10.: Imagine you’re working as a data scientist for a healthcare company that
wants to predict whether a patient has a certain disease. You have a large dataset with
mixed data types and some missing values.
Explain the step-by-step process you would follow to:
● Handle the missing values
● Encode the categorical features
● Train a Decision Tree model
● Tune its hyperparameters
● Evaluate its performance
And describe what business value this model could provide in the real-world
setting.

- 1. Handle the Missing Values

Identify missing data: Use methods like df.isnull().sum() to see which features have missing values and their percentage.
Strategies:
- Numerical features: Impute with mean/median (if data is symmetric/skewed), or use KNN imputation for more accuracy.
- Categorical features: Impute with mode (most frequent value), or use a special category like "Unknown".
- High missing rate (>40%): Consider dropping such columns if they don’t add much value.
2. Encode the Categorical Features
Decision Trees handle categorical data in split-based form, but sklearn’s implementation requires numerical encoding.
Options:
- One-Hot Encoding: For nominal categories (e.g., blood type: A, B, AB, O).
- Ordinal Encoding: For ordered categories (e.g., disease stage: mild < moderate < severe).
Use ColumnTransformer in sklearn to apply different encodings to different feature types in one pipeline.
3. Train a Decision Tree Model
- Split the dataset into train/test sets (e.g., 70/30 split) or use stratified k-fold cross-validation (important if classes are imbalanced).
4. Tune Hyperparameters
Decision Trees can overfit if not pruned. Use GridSearchCV or RandomizedSearchCV.
Key hyperparameters:
max_depth: Controls tree depth.
min_samples_split: Minimum samples to split a node.
min_samples_leaf: Minimum samples at a leaf node.
criterion: "gini" or "entropy" (impurity measure).
5. Evaluate Model Performance
Use multiple metrics (accuracy alone can be misleading in healthcare):
Confusion Matrix (TP, FP, TN, FN).
Precision (how many predicted positives are correct).
Recall / Sensitivity (how many actual positives are detected).
F1-score (balance between precision and recall).
ROC-AUC (probability model ranks a random positive higher than a random negative).
6. Business Value in Healthcare
- Early Diagnosis: Helps flag high-risk patients for further medical tests.

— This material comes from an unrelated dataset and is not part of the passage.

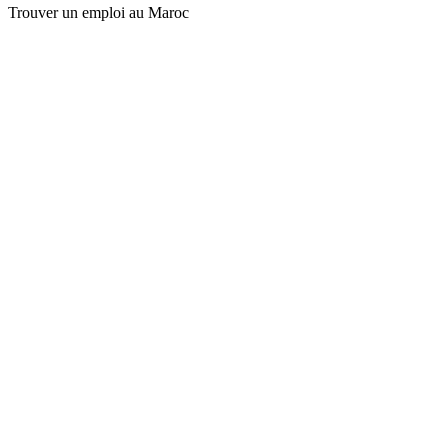
Trouver un emploi au Maroc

Resource Allocation: Hospitals can prioritize limited resources (ICU beds, diagnostic tests) for high-risk patients.
- Personalized Treatment: Assists doctors in tailoring treatments based on predicted risk.
- Cost Savings: Reduces unnecessary tests for low-risk patients, saving both time and money.
- Patient Outcomes: Ultimately improves survival rates by catching diseases earlier.